Once you have your .env
file, run make deploy-aca
. This will deploy a container registry, build and push the simulator image to it, and deploy an Azure Container App running the simulator with the settings from .env
.
The ACA deployment also creates an Azure Storage account with a file share. This file share is mounted into the simulator container as /mnt/simulator
.
If no value is specified for RECORDING_DIR
, the simulator will use /mnt/simulator/recording
as the recording directory.
The file share can also be used for setting the OpenAI deployment configuration or for any forwarder/generator config.
During initialization, TikToken attempts to download an OpenAI encoding file from a public blob storage account managed by OpenAI. When running the simulator in an environment with restricted network access, this can cause the simulator to fail to start.
The simulator supports three networking scenarios with different levels of access to the public internet:
- Unrestricted network access
- Semi-restricted network access
- Restricted network access
Different build arguments can be used to build the simulator for each of these scenarios.
In this mode, the simulator operates normally, with TikToken downloading the OpenAI encoding file from OpenAI's public blob storage account. This scenario assumes that the Docker container can access the public internet during runtime. This is the default build mode.

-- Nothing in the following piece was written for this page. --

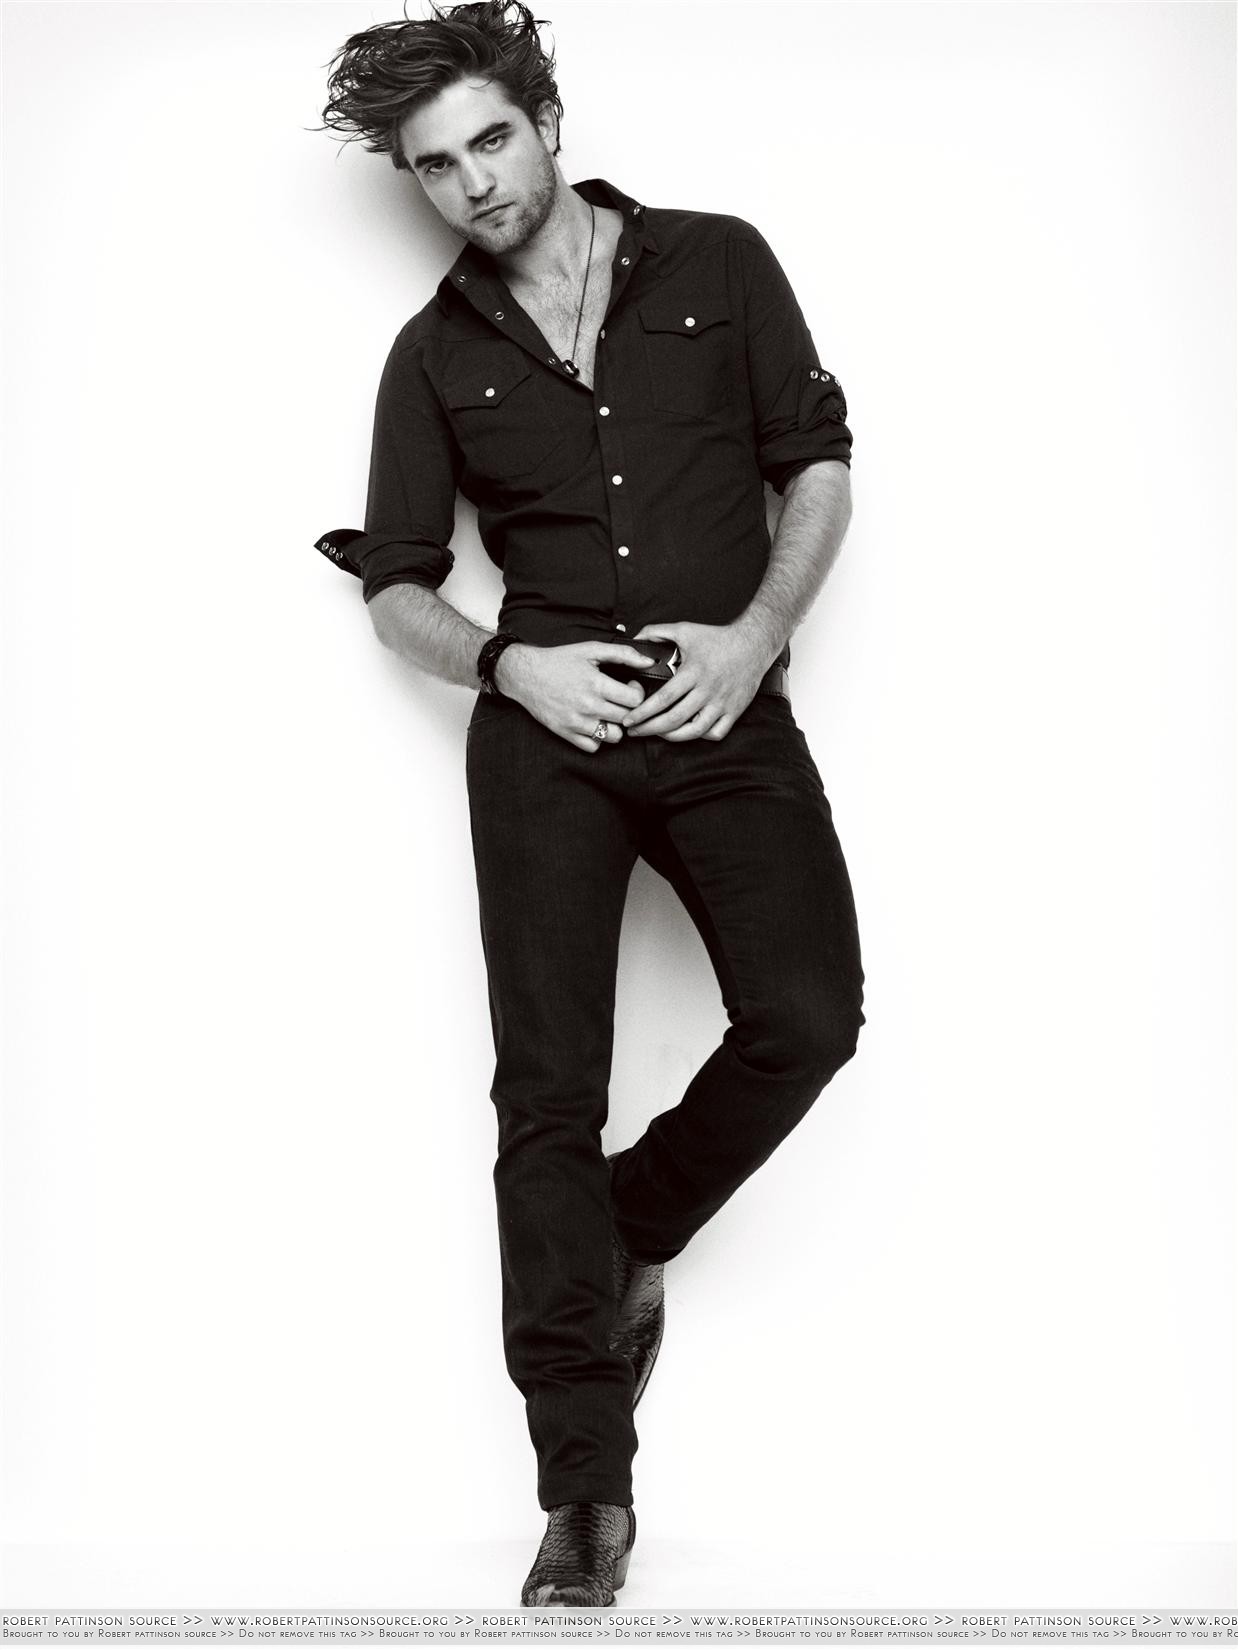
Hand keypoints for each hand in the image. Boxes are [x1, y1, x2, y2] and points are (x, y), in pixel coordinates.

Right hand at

The semi-restricted network access scenario applies when the build machine has access to the public internet but the runtime environment does not. In this scenario,
the simulator can be built using the Docker build argument network_type=semi-restricted
. This will download the TikToken encoding file during the Docker image build process and cache it within the Docker image. The build process will also set the required TIKTOKEN_CACHE_DIR
environment variable to point to the cached TikToken encoding file.
The restricted network access scenario applies when both the build machine and the runtime environment do not have access to the public internet. In this scenario, the simulator can be built using a pre-downloaded TikToken encoding file that must be included in a specific location.
This can be done by running the setup_tiktoken.py script.
Alternatively, you can download the encoding file from the public blob storage account and place it in the src/aoai-simulated-api/tiktoken_cache
directory. Then rename the file to 9b5ad71b2ce5302211f9c61530b329a4922fc6a4
.
To build the simulator in this mode, set the Docker build argument network_type=restricted
. The simulator and the build process will then use the cached TikToken encoding file instead of retrieving it through the public internet. The build process will also set the required TIKTOKEN_CACHE_DIR
environment variable to point to the cached TikToken encoding file.
For a list of tagged versions and changes, see the CHANGELOG.md file.